“Discography”: no-strings-attached noise grind and power violence

World, “Discography”, Ormolycka, cassette 0055 (2014)

For obvious reasons, trying to find information on Google about World is rather difficult so I have had to rely on the Aquarius Records website and my own impressions of the music to come up with something interesting about this Japanese band. These guys rely almost completely on a twin-drumming and vocal attack, and not much else besides. The music is distorted throughout the recording and some inventive and intriguing sounds come out of the distortion. On this unusual basis the guys create brutal noise / grind sonic terror of which the outstanding feature is the gibbering and growling singing which for the most part sounds like a pack of demon dogs fighting over human skeletons tossed down to them from above ground. You wonder how happy or upset these hell hounds are during periods when humankind is on its best behaviour, peace and stability reign throughout the world, and very few pickings fall to the nether worlds.

For all the slavering and frenzied scrabbling of the demented beast-like raging, the drumming is actually very good – it’s solid and super-intense as though the drummers were permanently hooked up to bags of perpetually glowing yellow energy juice (the stuff that sends the Geiger counters berserk) to fuel their thunderous pummelling efforts. The drumming can be so fast and distorted that the continuous thud and judder becomes a solid slab of thick mesmerising trance thunder that opens up the mind and instils an unnatural calm, like the calm experienced by victims of bear attacks when they’re being crushed or their heads are between the bear’s jaws. These guys must need new kits after every song they do; at least they’re keeping some workers employed and happy. After hearing this, I’m not sure I could ever go back to hearing death metal / grindcore blast-beat bashoramas.
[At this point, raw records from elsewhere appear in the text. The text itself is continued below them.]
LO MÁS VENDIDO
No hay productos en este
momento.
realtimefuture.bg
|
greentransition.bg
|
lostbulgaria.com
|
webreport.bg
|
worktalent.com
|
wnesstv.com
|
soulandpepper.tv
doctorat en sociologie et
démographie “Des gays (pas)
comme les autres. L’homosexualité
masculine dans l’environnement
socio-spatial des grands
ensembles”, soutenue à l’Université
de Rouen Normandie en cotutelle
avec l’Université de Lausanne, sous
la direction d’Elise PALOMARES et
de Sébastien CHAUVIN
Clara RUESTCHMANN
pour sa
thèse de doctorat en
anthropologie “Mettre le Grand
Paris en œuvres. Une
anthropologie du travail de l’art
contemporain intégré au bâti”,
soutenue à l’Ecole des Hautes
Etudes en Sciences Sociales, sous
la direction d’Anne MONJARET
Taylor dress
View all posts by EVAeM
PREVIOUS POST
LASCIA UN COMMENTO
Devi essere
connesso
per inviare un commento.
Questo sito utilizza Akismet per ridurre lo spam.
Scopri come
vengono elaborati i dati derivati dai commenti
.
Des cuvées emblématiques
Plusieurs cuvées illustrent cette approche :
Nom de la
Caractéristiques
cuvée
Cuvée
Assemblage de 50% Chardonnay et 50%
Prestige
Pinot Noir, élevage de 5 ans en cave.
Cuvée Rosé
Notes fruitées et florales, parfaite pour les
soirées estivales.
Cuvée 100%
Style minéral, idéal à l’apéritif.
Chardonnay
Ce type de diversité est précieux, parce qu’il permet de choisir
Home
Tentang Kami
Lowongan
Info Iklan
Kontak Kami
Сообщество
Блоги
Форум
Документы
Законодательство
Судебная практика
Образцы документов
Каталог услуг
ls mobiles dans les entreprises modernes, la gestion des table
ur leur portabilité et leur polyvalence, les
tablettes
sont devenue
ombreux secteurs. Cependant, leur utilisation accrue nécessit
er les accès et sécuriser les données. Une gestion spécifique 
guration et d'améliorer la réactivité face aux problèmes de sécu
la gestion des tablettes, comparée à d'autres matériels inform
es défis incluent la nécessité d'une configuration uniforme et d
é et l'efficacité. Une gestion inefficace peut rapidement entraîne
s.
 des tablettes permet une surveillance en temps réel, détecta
The entire cassette is an almighty monster of grinding noise and sheer power brutality. On Side A, the best music comes with the last track there: an all-out attack on the senses and the mind courtesy of highly distorted juggernaut monster sumo-drumming, thick and harsh and jack-hammer penetrating, with the vocals as horrific and gargly as the drumming is dense. The music varies from intense, almost machine-like, to caveman and clownish. On Side B, I swear that parts of the recording must be using distorted drone guitar samples. Drumming is clear and sharp in spite of the scuzzy acid production. The dual (and duelling) vocals can be Warner-Bros-Tasmanian-Devil cartoony but against a background of violent noise and distortion, few other vocalisation styles can hold their own. As Side B progresses, everything becomes ever more deranged and chaotic, and the voices go from Boredoms-type screaming to death metal grunts, pigsty snorting, shouts and everything in amongst those extremes.
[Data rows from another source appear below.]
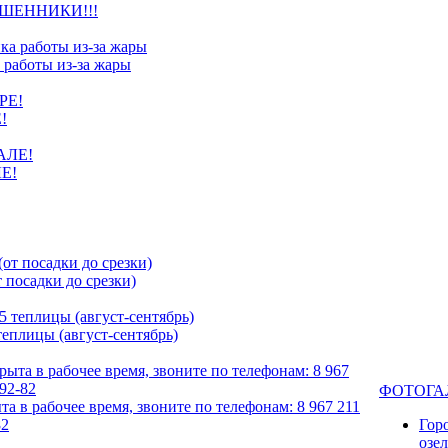
ШЕННИКИ!!!
 работы из-за жары
!
Е!
посадки до срезки)
еплицы (август-сентябрь)
ФОТОГА
та в рабочее время, звоните по телефонам: 8 967 211
82
Гор
озе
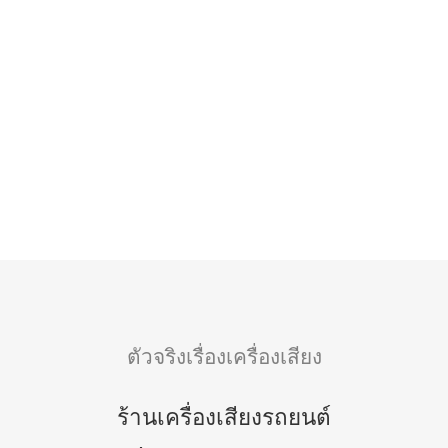
อัพเกรด เครื่องเสียงรถยนต์ Toyota Vigo
ชุดลำโพงแบรนด์เทพ SQ ลำโพง Micro-
Precision S3 ซับ Prism SQ99 ที่มา
พร้อมระบบ DSP ฟรีค่าจูน
อ่านเพิ่มเติม
ตัวจริงเรื่องเครื่องเสียง
ร้านเครื่องเสียงรถยนต์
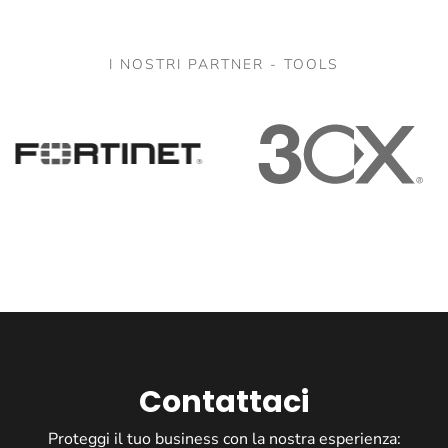
I NOSTRI PARTNER - TOOLS
Contattaci
Proteggi il tuo business con la nostra esperienza:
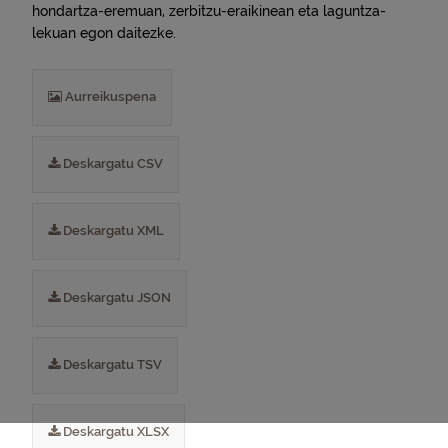
hondartza-eremuan, zerbitzu-eraikinean eta laguntza-
lekuan egon daitezke.
Aurreikuspena
Deskargatu CSV
Deskargatu XML
Deskargatu JSON
Deskargatu TSV
Deskargatu XLSX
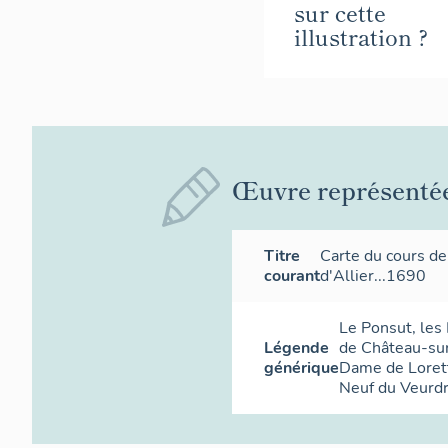
sur cette
illustration ?
Œuvre représenté
Titre
Carte du cours de 
courant
d'Allier...1690
Le Ponsut, les 
Légende
de Château-sur
générique
Dame de Lorett
Neuf du Veurd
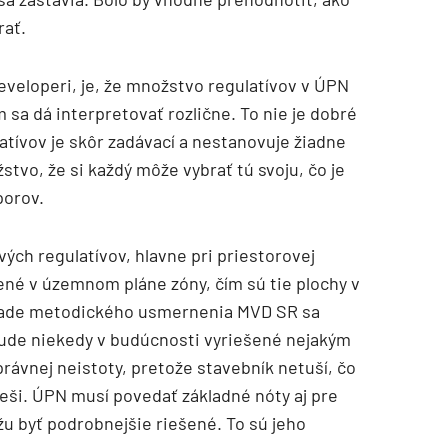
rať.
developeri, je, že množstvo regulatívov v ÚPN
sa dá interpretovať rozlične. To nie je dobré
atívov je skôr zadávací a nestanovuje žiadne
žstvo, že si každý môže vybrať tú svoju, čo je
porov.
vých regulatívov, hlavne pri priestorovej
čené v územnom pláne zóny, čím sú tie plochy v
klade metodického usmernenia MVD SR sa
bude niekedy v budúcnosti vyriešené nejakým
ávnej neistoty, pretože stavebník netuší, čo
ieši. ÚPN musí povedať základné nóty aj pre
u byť podrobnejšie riešené. To sú jeho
The recording has a very neo-primitive air and tracks are not named on the cassette or the cassette sleeve. The songs don’t fade in and out well and some seem deliberately cut off in keeping with the lo-fi spirit of the music.
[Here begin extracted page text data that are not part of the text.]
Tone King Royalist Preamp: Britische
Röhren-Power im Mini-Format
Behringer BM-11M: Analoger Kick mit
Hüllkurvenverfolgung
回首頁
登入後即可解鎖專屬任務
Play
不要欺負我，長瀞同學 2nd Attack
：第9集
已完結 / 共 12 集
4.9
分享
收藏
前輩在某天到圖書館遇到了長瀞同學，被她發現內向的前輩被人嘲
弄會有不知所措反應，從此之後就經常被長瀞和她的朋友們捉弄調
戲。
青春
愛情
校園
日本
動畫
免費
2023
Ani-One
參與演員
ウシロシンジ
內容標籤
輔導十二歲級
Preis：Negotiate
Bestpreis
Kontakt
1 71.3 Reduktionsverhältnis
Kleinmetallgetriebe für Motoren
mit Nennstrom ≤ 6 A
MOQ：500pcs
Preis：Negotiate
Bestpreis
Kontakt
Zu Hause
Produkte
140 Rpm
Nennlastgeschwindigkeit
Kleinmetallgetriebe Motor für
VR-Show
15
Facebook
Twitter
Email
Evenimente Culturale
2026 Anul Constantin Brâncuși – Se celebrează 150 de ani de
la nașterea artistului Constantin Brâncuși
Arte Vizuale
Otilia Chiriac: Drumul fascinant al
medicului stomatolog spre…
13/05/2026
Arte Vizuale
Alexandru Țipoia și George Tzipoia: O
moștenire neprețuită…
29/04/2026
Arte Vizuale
Perhaps fortunately the album ends sooner – it’s not very long – rather than later. The full-on brutality can be a hard slog to endure and I wonder if there is only so much that can be done with just a drums-n-vocals set-up in the world of brutal noise industrial grind. If you marvel that such music can exist – indeed, if you even doubt that it exists and you suspect I am making this all up for my own sadistic pleasure (because copies of the tape are very limited) – someone has actually uploaded the entire recording to Youtube. As one commenter there says, you know the whole album is good just from seeing the cover.